Abstract

The aim of this study was to identify risk factors for morbidity and mortality in patients with rib fractures with focus on identifying a more exact age-dependent cut-off for increased morbidity and mortality. Retrospective study of patients 16years or older with rib fractures from blunt trauma. patients undergoing rib plating. Initial chest X-ray and Computed Tomography (CT) scans were re-read for the number of rib fractures (NRF) and presence of pulmonary contusion (PC). Data included demographics, mechanism of injury (MOI), NRF, associated injuries, Injury Severity Score (ISS), Glasgow Coma Scale (GCS), Geriatric Trauma Outcome Score (GTOS), presence of pneumothorax, hemothorax, hemo-pneumothorax, PC, Adult Respiratory Distress Syndrome (ARDS), pulmonary complications (ventilator-associated pneumonia, nosocomial pneumonia), and mortality. PC was quantified from CT scans with Mimics. Continuous data were analyzed using Student's t test.

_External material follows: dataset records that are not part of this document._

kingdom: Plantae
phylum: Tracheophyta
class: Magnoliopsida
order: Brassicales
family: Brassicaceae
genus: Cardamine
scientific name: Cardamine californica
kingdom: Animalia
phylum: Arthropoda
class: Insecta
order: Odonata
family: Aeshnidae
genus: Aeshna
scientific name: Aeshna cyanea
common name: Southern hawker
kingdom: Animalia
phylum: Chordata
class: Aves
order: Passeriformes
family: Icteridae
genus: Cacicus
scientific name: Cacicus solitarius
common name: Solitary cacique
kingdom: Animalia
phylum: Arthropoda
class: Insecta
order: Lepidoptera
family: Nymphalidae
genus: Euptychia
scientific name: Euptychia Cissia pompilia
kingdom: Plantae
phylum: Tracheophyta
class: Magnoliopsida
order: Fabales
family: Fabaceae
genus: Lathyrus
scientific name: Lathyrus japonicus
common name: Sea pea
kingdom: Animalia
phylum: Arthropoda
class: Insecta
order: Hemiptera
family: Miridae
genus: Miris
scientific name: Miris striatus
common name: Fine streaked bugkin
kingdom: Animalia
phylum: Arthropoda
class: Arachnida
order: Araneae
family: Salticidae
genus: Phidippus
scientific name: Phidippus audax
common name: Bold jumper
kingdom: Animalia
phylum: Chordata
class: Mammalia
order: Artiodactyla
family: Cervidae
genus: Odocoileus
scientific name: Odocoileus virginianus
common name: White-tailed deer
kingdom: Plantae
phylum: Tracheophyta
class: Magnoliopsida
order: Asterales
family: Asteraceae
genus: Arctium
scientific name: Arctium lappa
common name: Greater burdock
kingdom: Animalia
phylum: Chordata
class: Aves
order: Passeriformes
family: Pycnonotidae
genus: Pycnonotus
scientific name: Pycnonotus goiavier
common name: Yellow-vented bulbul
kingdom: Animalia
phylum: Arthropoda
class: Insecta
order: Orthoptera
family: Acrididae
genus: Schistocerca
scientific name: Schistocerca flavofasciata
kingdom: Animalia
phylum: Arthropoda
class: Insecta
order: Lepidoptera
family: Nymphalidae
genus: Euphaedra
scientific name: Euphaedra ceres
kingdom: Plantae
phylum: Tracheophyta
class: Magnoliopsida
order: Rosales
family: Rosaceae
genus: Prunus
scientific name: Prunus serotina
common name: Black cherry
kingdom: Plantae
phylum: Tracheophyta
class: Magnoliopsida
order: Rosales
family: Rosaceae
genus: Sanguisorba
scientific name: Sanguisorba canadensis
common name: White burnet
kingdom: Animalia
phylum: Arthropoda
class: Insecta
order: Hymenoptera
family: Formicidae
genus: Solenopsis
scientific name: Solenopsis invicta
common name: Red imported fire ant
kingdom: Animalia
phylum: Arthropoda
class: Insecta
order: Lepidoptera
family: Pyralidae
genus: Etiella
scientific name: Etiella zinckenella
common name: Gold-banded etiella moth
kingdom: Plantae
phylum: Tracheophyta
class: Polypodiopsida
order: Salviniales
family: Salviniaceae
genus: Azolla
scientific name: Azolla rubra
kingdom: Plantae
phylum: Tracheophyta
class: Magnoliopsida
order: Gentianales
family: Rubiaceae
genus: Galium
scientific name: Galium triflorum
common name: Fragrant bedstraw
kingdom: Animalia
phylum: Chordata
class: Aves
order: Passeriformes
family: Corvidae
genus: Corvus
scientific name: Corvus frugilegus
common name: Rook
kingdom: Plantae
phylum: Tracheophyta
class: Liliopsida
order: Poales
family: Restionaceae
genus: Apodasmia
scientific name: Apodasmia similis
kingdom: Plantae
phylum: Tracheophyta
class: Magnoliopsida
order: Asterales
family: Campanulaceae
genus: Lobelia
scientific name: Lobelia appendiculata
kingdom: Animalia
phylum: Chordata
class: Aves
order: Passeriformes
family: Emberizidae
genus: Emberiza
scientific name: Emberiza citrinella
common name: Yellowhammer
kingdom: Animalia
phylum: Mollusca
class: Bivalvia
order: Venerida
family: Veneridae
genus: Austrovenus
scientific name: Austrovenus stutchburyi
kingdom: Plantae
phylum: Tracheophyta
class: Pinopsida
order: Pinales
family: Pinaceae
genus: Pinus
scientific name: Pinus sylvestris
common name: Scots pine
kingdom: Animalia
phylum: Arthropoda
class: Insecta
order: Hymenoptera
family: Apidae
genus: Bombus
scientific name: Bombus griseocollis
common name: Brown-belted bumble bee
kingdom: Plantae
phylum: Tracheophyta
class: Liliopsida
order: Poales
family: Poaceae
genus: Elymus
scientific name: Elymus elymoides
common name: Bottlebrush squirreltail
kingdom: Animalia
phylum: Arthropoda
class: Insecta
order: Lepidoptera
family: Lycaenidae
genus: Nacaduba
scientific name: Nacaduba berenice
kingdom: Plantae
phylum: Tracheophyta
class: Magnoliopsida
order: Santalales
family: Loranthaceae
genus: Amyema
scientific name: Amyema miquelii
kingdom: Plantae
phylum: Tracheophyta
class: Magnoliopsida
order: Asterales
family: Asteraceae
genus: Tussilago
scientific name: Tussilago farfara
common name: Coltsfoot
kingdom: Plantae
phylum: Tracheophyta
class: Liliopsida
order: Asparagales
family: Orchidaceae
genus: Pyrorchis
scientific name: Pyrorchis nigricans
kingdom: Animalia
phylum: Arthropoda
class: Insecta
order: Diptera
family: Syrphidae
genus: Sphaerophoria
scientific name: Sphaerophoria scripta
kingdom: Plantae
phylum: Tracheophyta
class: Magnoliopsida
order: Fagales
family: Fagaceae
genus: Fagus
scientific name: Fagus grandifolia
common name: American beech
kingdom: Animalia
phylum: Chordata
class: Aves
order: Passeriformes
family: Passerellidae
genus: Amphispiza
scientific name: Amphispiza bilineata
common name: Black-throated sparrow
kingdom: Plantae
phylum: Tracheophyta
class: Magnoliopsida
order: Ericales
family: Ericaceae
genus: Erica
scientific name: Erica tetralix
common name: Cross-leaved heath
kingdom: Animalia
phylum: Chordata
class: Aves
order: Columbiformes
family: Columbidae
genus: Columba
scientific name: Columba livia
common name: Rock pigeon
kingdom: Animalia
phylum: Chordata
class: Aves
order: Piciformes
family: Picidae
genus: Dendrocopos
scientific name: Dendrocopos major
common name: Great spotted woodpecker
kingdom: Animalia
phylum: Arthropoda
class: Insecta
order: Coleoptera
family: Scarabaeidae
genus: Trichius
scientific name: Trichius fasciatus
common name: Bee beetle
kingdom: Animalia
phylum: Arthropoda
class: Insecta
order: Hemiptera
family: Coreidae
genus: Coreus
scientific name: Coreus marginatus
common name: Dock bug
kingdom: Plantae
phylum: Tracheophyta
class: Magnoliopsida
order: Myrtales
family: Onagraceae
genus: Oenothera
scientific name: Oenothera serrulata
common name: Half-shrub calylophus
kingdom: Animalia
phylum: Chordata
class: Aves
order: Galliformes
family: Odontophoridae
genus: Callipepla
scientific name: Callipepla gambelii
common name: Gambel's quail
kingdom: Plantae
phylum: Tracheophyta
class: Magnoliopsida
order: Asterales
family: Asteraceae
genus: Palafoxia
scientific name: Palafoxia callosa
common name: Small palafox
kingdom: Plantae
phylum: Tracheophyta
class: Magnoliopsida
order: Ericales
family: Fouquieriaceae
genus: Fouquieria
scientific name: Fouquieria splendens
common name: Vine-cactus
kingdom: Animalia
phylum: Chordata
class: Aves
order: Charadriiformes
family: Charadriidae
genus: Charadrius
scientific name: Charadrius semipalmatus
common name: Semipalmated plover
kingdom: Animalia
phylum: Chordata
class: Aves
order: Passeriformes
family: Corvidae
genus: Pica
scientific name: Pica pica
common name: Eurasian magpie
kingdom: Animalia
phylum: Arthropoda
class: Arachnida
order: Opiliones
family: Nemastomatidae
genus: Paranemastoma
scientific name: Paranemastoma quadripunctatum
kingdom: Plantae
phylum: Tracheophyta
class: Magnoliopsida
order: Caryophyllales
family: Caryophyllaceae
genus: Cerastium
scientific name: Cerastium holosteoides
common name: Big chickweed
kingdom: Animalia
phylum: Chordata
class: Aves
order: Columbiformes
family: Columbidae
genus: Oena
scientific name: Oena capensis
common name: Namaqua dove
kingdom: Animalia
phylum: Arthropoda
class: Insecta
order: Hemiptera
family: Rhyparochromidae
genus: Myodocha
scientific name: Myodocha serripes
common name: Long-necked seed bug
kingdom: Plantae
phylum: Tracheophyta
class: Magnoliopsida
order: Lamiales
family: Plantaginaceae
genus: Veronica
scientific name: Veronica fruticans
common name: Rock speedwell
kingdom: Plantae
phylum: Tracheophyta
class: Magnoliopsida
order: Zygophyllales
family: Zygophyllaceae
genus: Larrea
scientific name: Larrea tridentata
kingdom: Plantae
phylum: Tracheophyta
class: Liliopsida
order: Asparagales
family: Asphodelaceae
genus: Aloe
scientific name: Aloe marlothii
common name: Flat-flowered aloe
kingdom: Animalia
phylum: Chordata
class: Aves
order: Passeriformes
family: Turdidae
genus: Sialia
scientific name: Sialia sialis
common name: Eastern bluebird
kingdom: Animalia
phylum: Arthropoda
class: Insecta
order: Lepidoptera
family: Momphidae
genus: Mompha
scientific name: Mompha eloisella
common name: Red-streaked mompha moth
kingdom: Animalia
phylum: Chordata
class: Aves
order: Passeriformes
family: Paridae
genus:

Variables significantly different by univariate analysis were analyzed by logistic regression analysis. The study group consisted of 1188 adult trauma patients admitted during a 2-year period; 800 males and 388 females, with a mean age of 54 ± 21. MOI: MVC, 735 (61.8%); falls, 364 (30.6%); other: 89. Mean NRF, 4 ± 2; GCS, GTOS, and ISS, 15 (15-15), 101 (82-124), and 19 ± 9, respectively. Incidence of PC was 329 (27.7%); PTX, HTX, and HTX/PTX, 264 (20.2%), 57 (4.8%), and 147 (12.4%). Flail chest, in 17 (1.4%); 321 required mechanical ventilation. Age, GCS, male gender, and ISS but not NRF and/or PC were predictive of mortality. Increased mortality in patients with rib fractures starts at 65years of age without a further increase until age ≥ 80. NRF does not predict increased mortality independent of age. Severe TBI is the most common cause of death in patients 16-75years, as opposed to respiratory complications in patients 80years-old or greater.